Though the offices will be closed, the district’s plan is to continue to use the school fields for sports, and the garage would be used for storage space.

What of the building?

The district’s departure comes after years of study by the town into what should be done with the old building.

The town’s Long Term Building Reuse Committee has been trying to come up with an answer for at least three years, and despite many studies and brain-storming, resident services and requests for proposals, the advisory board has not yet recommended a plan of action to the select board. Some residents want the town to move its administrative offices there.
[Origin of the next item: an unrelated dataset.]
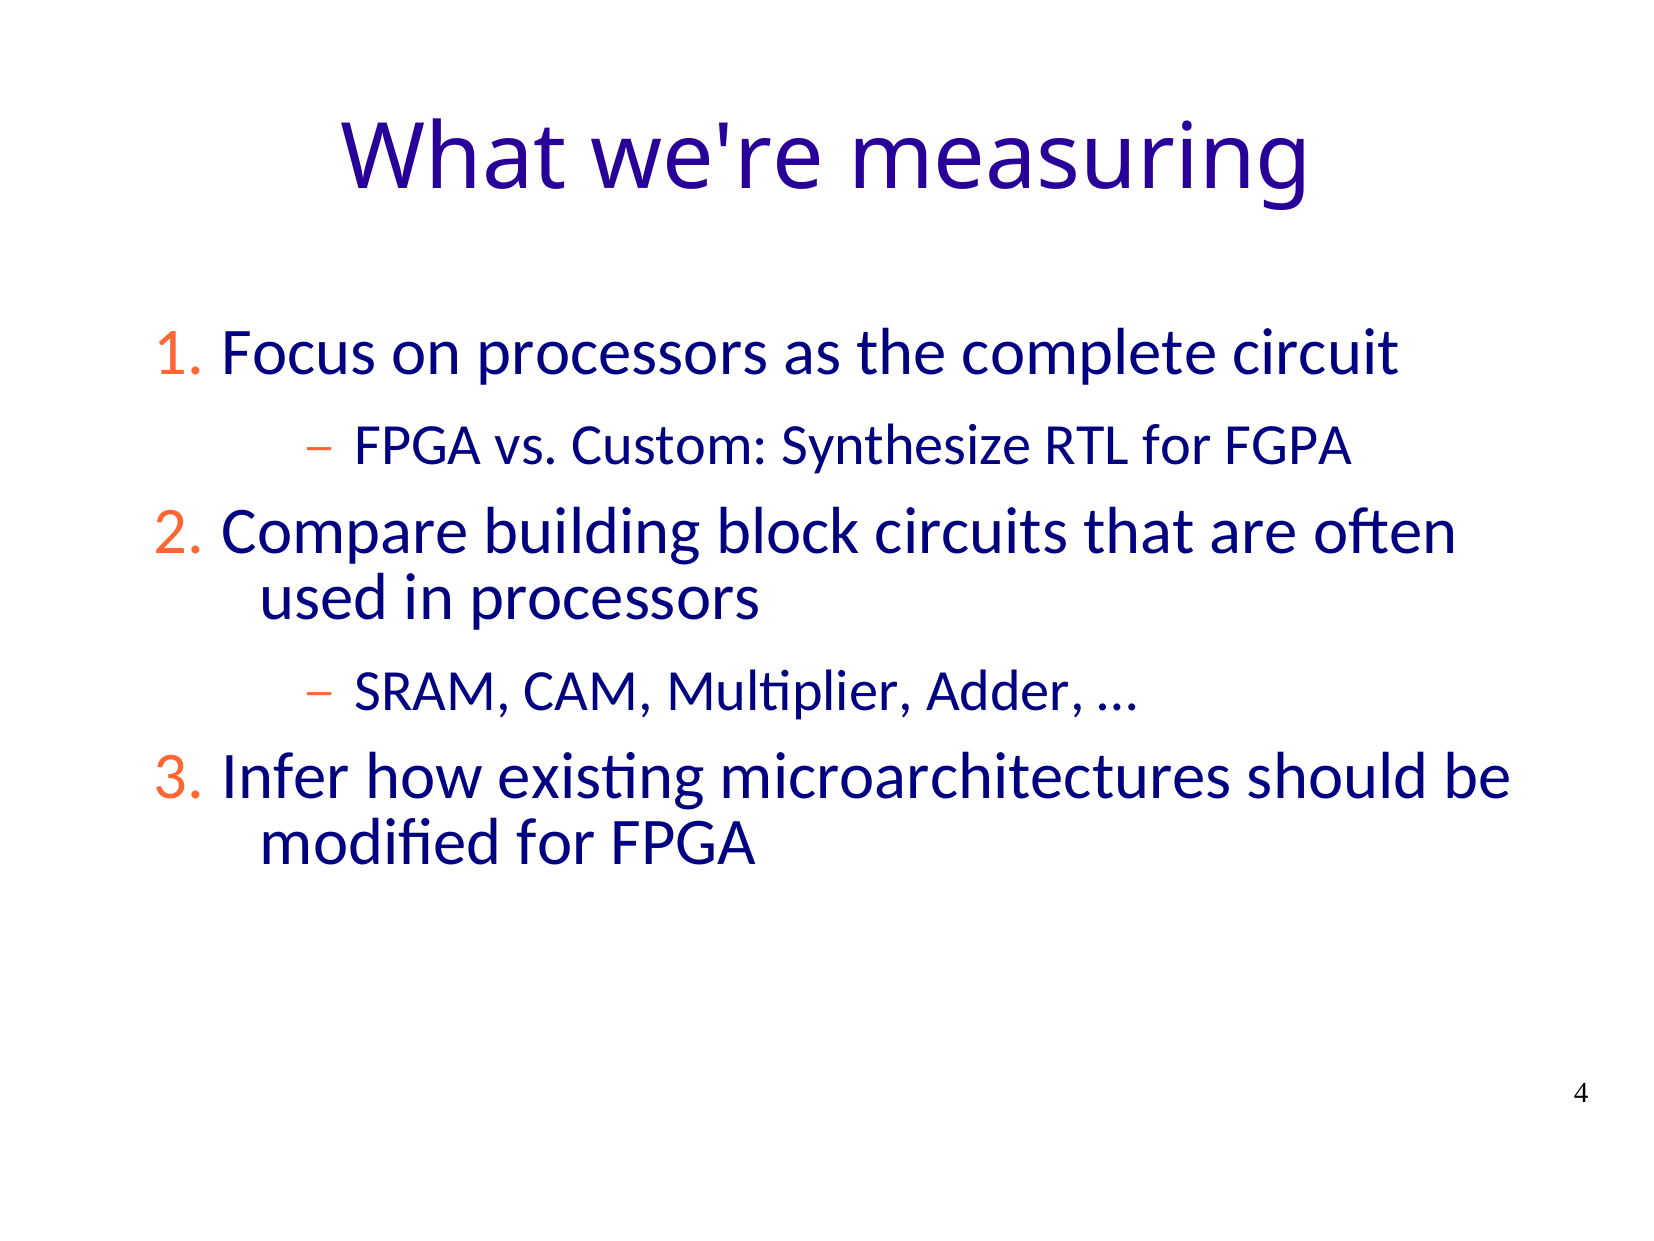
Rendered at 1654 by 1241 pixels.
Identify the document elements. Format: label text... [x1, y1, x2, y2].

list Focus on processors as the complete circuit FPGA vs. Custom: Synthesize RTL for FGPA Compare building block circuits that are often used in processors SRAM, CAM, Multiplier, Adder, … Infer how existing microarchitectures should be modified for FPGA [118, 324, 1571, 1129]
title What we're measuring [82, 56, 1571, 250]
Others want to sell the property, and others want the town to raze the building and keep the land on which it sits.

Chris Thrasher, who chairs the committee, said a clearer picture could emerge next Wednesday, June 26, when he expects to entertain motions from members on what to do with the property.

He expects motions will be made to recommend a debt exclusion to fund the building’s demolition, a debt exclusion to turn the building into “a civic center, if you will, a place for town departments” to relocate to, or “mothball the building for now.”

“The town administrator and school department are working together to find solutions, but it’s fair to say the can has been kicked down the road for a long time, and with a lack of funding it continues to be a question that hasn’t an answer,” Thrasher said.

What’s clear to him and other re-use committee members, he said, is that “nobody wants to sell the land or the building. It’s the single largest parcel that this town still owns.”

“It’s just a question of what happens now.”